Clos Badon Thunevin

Jean-Luc Thunevin, godfather to the garagiste movement that swept across St Emilion during the 1990s, surely needs no introduction. Today it feels like he is part of the St Emilion establishment, and so it is easy to forget that he started out as an outsider, with little to his name other than enthusiasm and vision. He had a small parcel of vines in the Vallon de Fongaban, on limestone, and another down on the sandy soils of St-Sulpice-de-Faleyrens. With no facilities and pretty much no cash, he borrowed a chai (or a garage if you believe the legends), green-harvested hard to reduce yields, hand-picked and hand-destemmed, and vinified his first vintage, putting the wine through malolactic fermentation and élevage in the same barrel, to simplify the process and save money.

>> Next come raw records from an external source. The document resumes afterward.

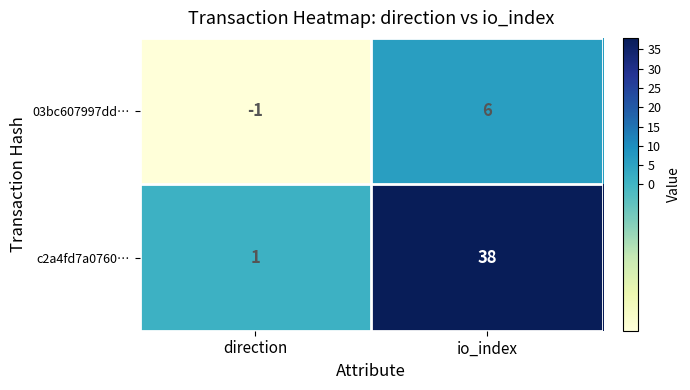

Is it true that c2a4fd7a0760… equals 16 at io_index?

False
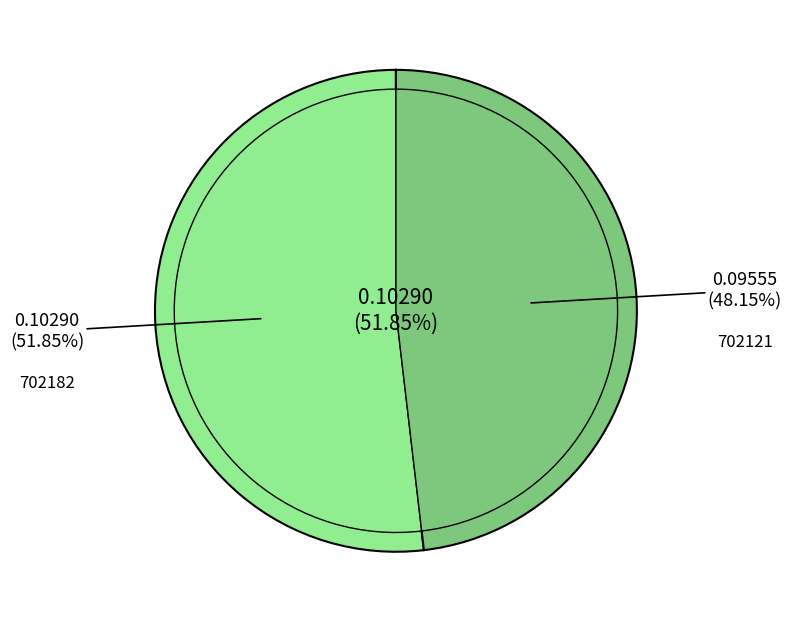

What is the smallest slice in the pie chart?

702121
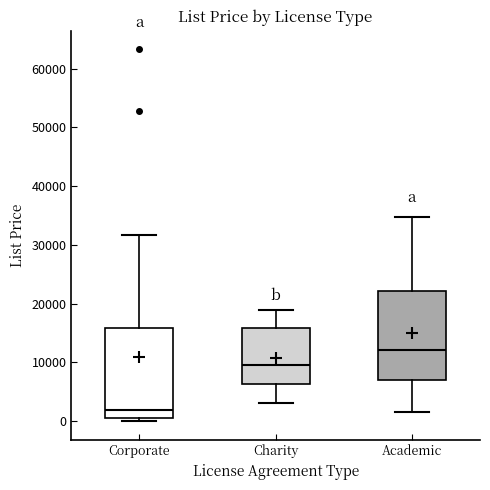

Reading left to right, read every box against the y-axis: the position of its median line, the range the box covers, and the ends of its whiskers. The values are not printed on the chart, so give them approximately, as read against the axis.

Corporate: median 2000, box 1000 to 16000, whiskers 0 to 32000
Charity: median 9000, box 6000 to 16000, whiskers 3000 to 19000
Academic: median 12000, box 7000 to 22000, whiskers 2000 to 35000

Not only were the wines a hit, but Jean-Luc Thunevin had inadvertently fathered a completely new style of wine. Rich, dark, concentrated and textured, the product of ultra-low yields, with ambitious extraction of colour and structure, before long these ‘garage wines’ (as they were soon christened) were seeing out élevage in 200% new oak which, for those new to the concept, was beginning the aging in new oak barrels, then racking the wine into another set of new oak barrels halfway through. The wines were blessed with high scores, and high prices naturally followed. Today Jean-Luc points to others that preceded him with low-volume cuvées in a similar style, figures such as Jacques Thienpont at Le Pin and François Mitjavile at Château Tertre-Roteboeuf, but I wouldn’t go along with this; first, these wines are not made using the same extreme methods, and second they were made either by vignerons from established families, or from well-established crus.

Clos Badon Thunevin

Today Jean-Luc Thunevin (pictured above) and his wife Murielle Andraud head up a small viticultural empire, the flagship cuvée still Château Valandraud of course, the price of which now befits its reputation, its classification, and its track record, based on more than two decades of high scores and high demand. There are within this empire, however, other vineyards and other options. Acquired by Jean-Luc Thunevin in 1998, Clos Badon Thunevin provides us with one of the more notable cuvées.